**PROBLEMS TO WORK ON**
1. List the steps the passage on PersistenceStrategy gives for executing a query, in the order it gives them.
2. Decide whether each statement agrees with the passage on PersistenceStrategy. Answer yes or no, and quote the words that decide it.
(a) For Castor, the Query implementation generates an HQL query.
(b) PersistenceStrategy handles any persistent object in the system.
(c) The example code sorts results by dayHits in ascending order.
3. Reproduce the passage on PersistenceStrategy, copying everything from "The PersistenceStrategy interface" down to "such as JDO?".

**TEXT PASSAGE**
╭──

PersistenceStrategy supports storage, retrieval, and removal of objects. To execute a query, you create a Query object using the QueryFactory, create a where clause by adding Conditions together, set a limit if desired, set an order-by if desired, and call the Query.execute() method. At that point, the Query implementation will generate an HQL query for Hibernate or an OQL query string for Castor and will call the appropriate method to execute the query. Below is some example code to illustrate typical usage of the Query API.

    public List getTodaysReferers(WebsiteData website) throws RollerException {
        if (website==null ) throw new RollerException("Website is null");
        QueryFactory factory = mStrategy.getQueryFactory();
        Query query = factory.createQuery(RefererData.class.getName());                
        Condition specifiedUser = factory.createCondition(
            "website", Query.EQ, website);            
        Condition hasDayHits = factory.createCondition(
            "dayHits", Query.GT, new Integer(0));            
        Condition userEnabled = factory.createCondition(
            "website.user.userEnabled", Query.EQ, new Boolean(true));            
        List conditions = new LinkedList();
        conditions.add(specifiedUser);
        conditions.add(hasDayHits);
        conditions.add(userEnabled);                
        query.setWhere(factory.createCondition(Query.AND, conditions));            
        query.setOrderBy(Query.DESC, "dayHits");       
        return query.execute();
    }

The PersistenceStrategy interface is a fairly simple abstraction, sort of a least common denominator approach, but it is expressive enough to handle all of the requirements of Roller. This approach allows the Roller Business Layer to be completely independent of the underlying persistence mechanism. This is really nothing new. PersistenceStrategy is essentially a generic Data Access Object (DAO). I use the word "generic" because most DAOs I've seen are specific to one type of object, a CustomerDAO or EmployeeDAO for example, but PersistenceStrategy handles any persistent object in the system. I'm interested to see how this approach holds up. Will we eventually find the simple API to be too limiting? Will it be possible to implement PersistentStrategy with other persistence technologies such as JDO?

╰──

**Entries taken from a collection**

╭──

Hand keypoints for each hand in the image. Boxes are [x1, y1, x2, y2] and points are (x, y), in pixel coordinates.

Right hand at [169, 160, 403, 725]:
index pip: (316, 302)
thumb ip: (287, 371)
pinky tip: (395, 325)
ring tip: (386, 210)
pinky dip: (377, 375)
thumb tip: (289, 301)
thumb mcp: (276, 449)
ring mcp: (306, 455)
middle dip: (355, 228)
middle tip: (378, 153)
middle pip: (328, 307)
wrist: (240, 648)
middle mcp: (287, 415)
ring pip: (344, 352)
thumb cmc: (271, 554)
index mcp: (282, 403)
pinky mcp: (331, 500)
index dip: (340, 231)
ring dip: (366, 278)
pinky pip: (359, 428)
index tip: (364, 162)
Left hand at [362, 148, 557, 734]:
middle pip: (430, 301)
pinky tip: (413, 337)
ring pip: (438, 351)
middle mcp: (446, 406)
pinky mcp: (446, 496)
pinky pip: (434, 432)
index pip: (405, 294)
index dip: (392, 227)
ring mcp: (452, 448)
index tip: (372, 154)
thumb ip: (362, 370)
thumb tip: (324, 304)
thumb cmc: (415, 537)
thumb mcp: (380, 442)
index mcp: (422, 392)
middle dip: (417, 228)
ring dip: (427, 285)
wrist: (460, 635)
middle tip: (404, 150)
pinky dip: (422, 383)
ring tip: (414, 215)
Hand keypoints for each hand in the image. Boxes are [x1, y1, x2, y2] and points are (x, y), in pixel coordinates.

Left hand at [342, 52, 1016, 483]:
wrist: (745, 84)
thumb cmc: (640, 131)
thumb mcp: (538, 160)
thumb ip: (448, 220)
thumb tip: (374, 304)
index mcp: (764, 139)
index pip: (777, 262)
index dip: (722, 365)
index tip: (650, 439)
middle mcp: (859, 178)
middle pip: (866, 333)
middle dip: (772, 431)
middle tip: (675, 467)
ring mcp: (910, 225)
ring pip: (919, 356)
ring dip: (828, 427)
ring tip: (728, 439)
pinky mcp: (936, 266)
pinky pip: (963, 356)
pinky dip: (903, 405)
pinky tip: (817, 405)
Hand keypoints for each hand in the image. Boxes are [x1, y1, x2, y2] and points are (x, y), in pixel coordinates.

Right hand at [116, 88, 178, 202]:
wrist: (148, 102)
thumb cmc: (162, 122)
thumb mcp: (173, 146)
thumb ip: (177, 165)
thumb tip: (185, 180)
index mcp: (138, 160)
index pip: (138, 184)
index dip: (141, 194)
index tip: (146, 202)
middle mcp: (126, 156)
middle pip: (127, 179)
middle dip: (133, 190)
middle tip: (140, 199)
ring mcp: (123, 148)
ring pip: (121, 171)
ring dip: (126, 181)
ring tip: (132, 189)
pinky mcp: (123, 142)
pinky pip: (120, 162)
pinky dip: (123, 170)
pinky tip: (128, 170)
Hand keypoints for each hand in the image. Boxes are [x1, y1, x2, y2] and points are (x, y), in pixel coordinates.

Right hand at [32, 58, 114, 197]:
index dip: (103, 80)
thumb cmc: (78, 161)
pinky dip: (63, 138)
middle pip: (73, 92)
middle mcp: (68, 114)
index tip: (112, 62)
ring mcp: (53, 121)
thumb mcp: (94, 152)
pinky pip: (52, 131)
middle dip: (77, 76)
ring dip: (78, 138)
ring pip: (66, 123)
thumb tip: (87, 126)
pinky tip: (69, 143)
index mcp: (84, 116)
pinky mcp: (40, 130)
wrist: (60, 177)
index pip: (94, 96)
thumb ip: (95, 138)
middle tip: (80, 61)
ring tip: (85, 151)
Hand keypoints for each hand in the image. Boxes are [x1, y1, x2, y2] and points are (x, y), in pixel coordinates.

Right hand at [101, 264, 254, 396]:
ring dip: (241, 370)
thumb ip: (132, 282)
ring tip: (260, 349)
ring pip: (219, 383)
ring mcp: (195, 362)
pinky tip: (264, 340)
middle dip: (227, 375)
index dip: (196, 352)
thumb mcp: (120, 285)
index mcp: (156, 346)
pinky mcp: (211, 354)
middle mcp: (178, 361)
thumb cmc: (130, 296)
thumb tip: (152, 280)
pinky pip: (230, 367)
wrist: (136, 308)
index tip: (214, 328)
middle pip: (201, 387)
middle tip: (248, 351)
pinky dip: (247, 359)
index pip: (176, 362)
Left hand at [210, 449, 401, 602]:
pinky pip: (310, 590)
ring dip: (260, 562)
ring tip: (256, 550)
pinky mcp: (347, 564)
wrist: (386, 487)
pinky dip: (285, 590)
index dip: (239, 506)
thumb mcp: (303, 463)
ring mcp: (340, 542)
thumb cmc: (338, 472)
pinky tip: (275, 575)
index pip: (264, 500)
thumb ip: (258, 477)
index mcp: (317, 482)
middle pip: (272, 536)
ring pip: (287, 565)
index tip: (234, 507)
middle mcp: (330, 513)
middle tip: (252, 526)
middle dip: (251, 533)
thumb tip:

╰──

**YOUR WRITTEN ANSWERS**
1.
1. Create a Query object using the QueryFactory.
2. Create a where clause by adding Conditions together.
3. Set a limit if desired.
4. Set an order-by if desired.
5. Call the Query.execute() method.

2.
(a) No: "generate an HQL query for Hibernate or an OQL query string for Castor"
(b) Yes: "but PersistenceStrategy handles any persistent object in the system"
(c) No: "query.setOrderBy(Query.DESC, "dayHits");"

3.
The PersistenceStrategy interface is a fairly simple abstraction, sort of a least common denominator approach, but it is expressive enough to handle all of the requirements of Roller. This approach allows the Roller Business Layer to be completely independent of the underlying persistence mechanism. This is really nothing new. PersistenceStrategy is essentially a generic Data Access Object (DAO). I use the word "generic" because most DAOs I've seen are specific to one type of object, a CustomerDAO or EmployeeDAO for example, but PersistenceStrategy handles any persistent object in the system. I'm interested to see how this approach holds up. Will we eventually find the simple API to be too limiting? Will it be possible to implement PersistentStrategy with other persistence technologies such as JDO?